REQUIRED ACTIONS:
[a] Please write out the passage on urban conservatism between "Car Owning Profs Con 39, Lab" and "seven weeks later).", inclusive.
[b] Write what comes next in the passage on urban conservatism, picking up after its last sentence.

PROVIDED PASSAGE section start

Maybe of interest tonight @OpiniumResearch have interesting crossbreaks by car ownership in their VI polls.
Car Owning Profs Con 39, Lab 28, DK 15
Non car owning Profs Con 22, Lab 41, DK18
Car owning WC Con 30, Lab 28, DK 22
Non car owning WC Con 29, Lab 41, DK, 14
— Paula Surridge (@p_surridge) March 11, 2021
This makes it very hard for conservative parties to win mayoral elections, because modern conservatism has an ideological bias towards low-density living. We saw this recently when sections of the Right-wing press got furious because Kensington and Chelsea borough built a bike lane (and then got rid of it seven weeks later).
It is completely impractical to design a city of eight million people around car drivers; traffic in a city that size has huge external costs, so cycling, walking and public transport have to be encouraged. Urban conservatism has to be tailored towards a different sort of electorate. So how do they win?
Ibn Khaldun saw luxury as a vice because it made inhabitants decadent and therefore vulnerable to the rampages of barbarians and nomads, which was all part of what he saw as the asabiyyah cycle. Today hungry desert tribes are not a major policy concern to urban voters but violence and disorder are, and this is one policy area where conservative politicians have an advantage with urban voters.

PROVIDED PASSAGE section end
DATA FOR ANALYSIS section start

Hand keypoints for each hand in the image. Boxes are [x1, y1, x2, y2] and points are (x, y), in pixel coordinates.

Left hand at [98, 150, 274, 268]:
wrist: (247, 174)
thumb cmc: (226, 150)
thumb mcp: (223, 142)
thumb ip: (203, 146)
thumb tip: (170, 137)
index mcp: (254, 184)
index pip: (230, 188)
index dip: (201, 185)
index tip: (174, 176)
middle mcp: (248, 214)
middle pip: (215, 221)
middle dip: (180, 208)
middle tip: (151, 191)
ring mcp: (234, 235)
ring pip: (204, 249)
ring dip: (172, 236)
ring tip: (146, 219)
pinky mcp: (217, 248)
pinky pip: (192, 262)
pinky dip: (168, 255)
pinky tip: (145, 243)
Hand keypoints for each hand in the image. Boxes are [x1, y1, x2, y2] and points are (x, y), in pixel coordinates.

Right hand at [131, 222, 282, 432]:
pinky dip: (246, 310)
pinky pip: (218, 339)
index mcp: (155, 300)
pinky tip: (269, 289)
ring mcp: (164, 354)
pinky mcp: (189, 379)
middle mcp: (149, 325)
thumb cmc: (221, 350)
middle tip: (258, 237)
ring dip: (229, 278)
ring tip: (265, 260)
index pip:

DATA FOR ANALYSIS section end
DATA FOR ANALYSIS section start

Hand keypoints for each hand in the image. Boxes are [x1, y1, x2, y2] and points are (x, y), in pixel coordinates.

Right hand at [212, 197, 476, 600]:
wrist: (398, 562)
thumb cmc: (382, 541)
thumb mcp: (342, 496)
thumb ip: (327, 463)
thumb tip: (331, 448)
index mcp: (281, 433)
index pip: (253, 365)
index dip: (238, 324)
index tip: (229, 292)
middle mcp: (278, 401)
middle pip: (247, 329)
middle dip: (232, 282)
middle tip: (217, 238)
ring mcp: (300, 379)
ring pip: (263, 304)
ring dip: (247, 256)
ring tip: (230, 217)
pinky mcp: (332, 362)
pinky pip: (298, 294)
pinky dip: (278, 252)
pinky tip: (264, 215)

DATA FOR ANALYSIS section end

RESULTS BY TASK:
[a]
Car Owning Profs Con 39, Lab 28, DK 15
Non car owning Profs Con 22, Lab 41, DK18
Car owning WC Con 30, Lab 28, DK 22
Non car owning WC Con 29, Lab 41, DK, 14
— Paula Surridge (@p_surridge) March 11, 2021
This makes it very hard for conservative parties to win mayoral elections, because modern conservatism has an ideological bias towards low-density living. We saw this recently when sections of the Right-wing press got furious because Kensington and Chelsea borough built a bike lane (and then got rid of it seven weeks later).

[b]
In the US, where most major cities are Democrat one-party states, the most famous Republican victory came in New York where Rudi Giuliani managed to overthrow three decades of Democratic Party rule because New Yorkers were sick of crime. Sadiq Khan has a poor record on the issue, although it is part of a nationwide rise under a Conservative government, and it is nowhere near the dystopian Joker-era New York. But it’s true to say that we needlessly tolerate levels of everyday incivility in the capital.
The bigger issue is housing. In the US, every $10,000 increase in median home value in a county results in the Republican vote falling by 0.3 per cent. Expensive housing makes cities more Left-wing; in the shires, the Tory Party is constrained by its NIMBY paymasters, but in London they could become the party of cheaper housing by increasing the supply.
And what links cheaper housing with low street crime is that both encourage people to start families, which is the single most crucial life event that makes people move from Left to Right. With London’s house prices now expected to rise even further — in part driven by the Government’s Hong Kong immigration policy — we are well on our way to becoming San Francisco, a city of absurd housing costs matched by widespread public incivility, a one-party state with more dogs than children.